Multiple bool-should-match phrase query optimization

Hello all, we are now query elasticsearch to get exactly documents which have ID should match one in the ID array. It's smiliar to the following SQL query:

SELECT * FROM myindex WHERE transaction_id IN (id1, id2, id3)

translate it to Elasticsearch Query:

{
	"from": 0,
	"size": 10000,
	"query": {
		"bool": {
			"must": {
				"bool": {
					"should": [
						{
							"match": {
								"transaction_id": {
									"query": "a",
									"type": "phrase"
								}
							}
						},
						{
							"match": {
								"transaction_id": {
									"query": "b",
									"type": "phrase"
								}
							}
						},
						{
							"match": {
								"transaction_id": {
									"query": "c",
									"type": "phrase"
								}
							}
						}
					]
				}
			}
		}
	}
}

However, with ~136 million document (continue growing) and size of the ID array is ~5000, this query come extremely slow.
Any suggestion to optimize this?

The terms query (docs) is designed to match one of many terms. Have a look at that one. It isn't analyzed and doesn't support phrase queries, only single terms, but it might help here if you can use it.

1 Like

I was profile both queries using profile API and it seems to be they are identical. Confused now :frowning:

Terms query rewrites to a bool query with a bunch of should clauses if
there are fewer than a certain never of terms iirc.
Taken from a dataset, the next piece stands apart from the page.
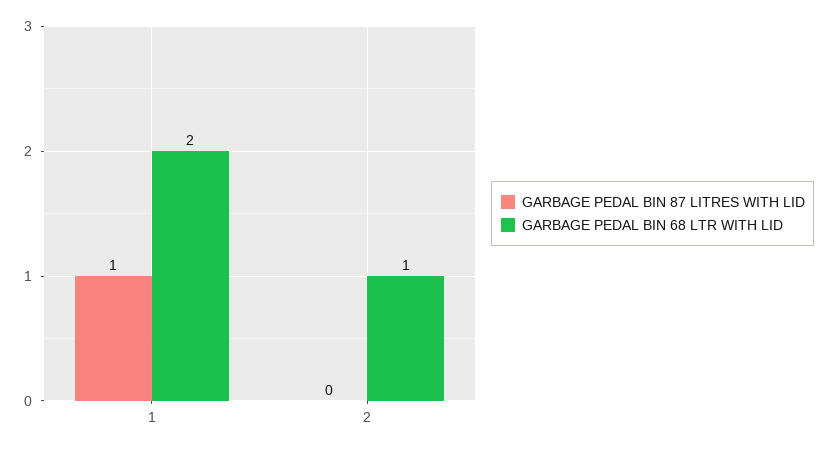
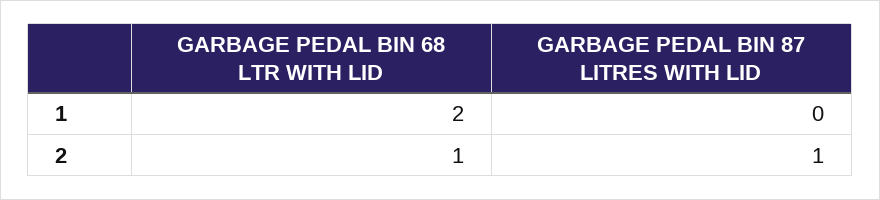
GARBAGE PEDAL BIN 87 LITRES WITH LID, 1: 1 -> 0
GARBAGE PEDAL BIN 87 LITRES WITH LID, 2: 0 -> 1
Thank you :smiley: So what happens if there are many terms? Can you guide me to some resources about this?

@nik9000 I was test with 1056 difference term in one query, from profile API I can see that it still rewrite to many of should clauses.

how about using multi-match?
{
"query":{
"multi_match": {
"query": q,
"fields": ["transaction_id"],
"type": "cross_fields",
}
}
}

This topic was automatically closed 28 days after the last reply. New replies are no longer allowed.